Die massiven Besuche, die jedes Jahr in El Rincón verzeichnet werden, haben es zum zweitwichtigsten Heiligtum des Landes gemacht, nur übertroffen von der Basilika del Cobre in Santiago de Cuba, wo der Jungfrau der Caridad, der nationalen Schutzpatronin, gehuldigt wird.
Ein Glaube, der die Widrigkeiten überwindet
Mitten in materiellen Entbehrungen, einer gesundheitlichen Krise und gesellschaftlicher Enttäuschung bleibt die Feier am 17. Dezember für Tausende von Kubanern ein Symbol des spirituellen Widerstands.
Der Kult von San Lázaro, durchzogen von Elementen des Synkretismus und Mystizismus, bietet einen Rückzugsort für diejenigen, die fast alles verloren haben, außer dem Glauben.

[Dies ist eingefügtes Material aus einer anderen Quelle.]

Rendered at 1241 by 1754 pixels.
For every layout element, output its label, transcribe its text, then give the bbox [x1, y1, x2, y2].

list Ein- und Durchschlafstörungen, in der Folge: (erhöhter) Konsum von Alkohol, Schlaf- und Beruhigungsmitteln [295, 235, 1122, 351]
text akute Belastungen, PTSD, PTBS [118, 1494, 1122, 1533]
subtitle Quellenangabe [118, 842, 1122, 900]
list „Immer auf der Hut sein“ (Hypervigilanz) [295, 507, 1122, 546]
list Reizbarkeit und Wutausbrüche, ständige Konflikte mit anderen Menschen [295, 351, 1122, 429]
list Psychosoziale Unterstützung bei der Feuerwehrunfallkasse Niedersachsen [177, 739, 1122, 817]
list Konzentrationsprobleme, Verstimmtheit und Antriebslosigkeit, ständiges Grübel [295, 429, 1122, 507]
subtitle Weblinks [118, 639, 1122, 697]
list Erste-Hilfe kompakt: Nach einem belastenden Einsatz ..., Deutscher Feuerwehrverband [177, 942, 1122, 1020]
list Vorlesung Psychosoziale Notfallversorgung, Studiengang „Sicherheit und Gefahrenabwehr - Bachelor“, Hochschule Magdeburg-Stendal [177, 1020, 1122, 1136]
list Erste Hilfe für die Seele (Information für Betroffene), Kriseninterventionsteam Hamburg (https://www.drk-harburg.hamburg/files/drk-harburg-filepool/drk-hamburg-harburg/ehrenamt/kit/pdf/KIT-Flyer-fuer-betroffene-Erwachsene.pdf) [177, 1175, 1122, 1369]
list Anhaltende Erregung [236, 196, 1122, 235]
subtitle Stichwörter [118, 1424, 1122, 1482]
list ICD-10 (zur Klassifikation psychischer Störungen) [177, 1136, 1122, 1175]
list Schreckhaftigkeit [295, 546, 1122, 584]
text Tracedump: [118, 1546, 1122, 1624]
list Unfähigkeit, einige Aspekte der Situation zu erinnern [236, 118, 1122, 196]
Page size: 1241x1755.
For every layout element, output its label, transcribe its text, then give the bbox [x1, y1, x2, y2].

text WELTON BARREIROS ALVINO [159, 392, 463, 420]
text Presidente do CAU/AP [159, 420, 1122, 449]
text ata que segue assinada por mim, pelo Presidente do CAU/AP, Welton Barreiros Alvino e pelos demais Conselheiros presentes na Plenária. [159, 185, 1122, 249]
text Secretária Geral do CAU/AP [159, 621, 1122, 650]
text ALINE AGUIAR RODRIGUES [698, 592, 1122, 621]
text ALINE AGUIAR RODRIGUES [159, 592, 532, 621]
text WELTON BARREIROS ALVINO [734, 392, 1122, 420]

Trotz der Kritik am Umgang der Regierung mit der Gesundheitskrise haben die Kubaner in dieser Feier eine Gelegenheit, ihre Hoffnung neu zu beleben, um Trost, Gesundheit und Schutz zu erbitten.
Wie jeden Dezember hat „el Viejo Lázaro“ seinen Zug der Versprechen, seine Last an Bitten und seine endlose Welle von Gläubigen empfangen.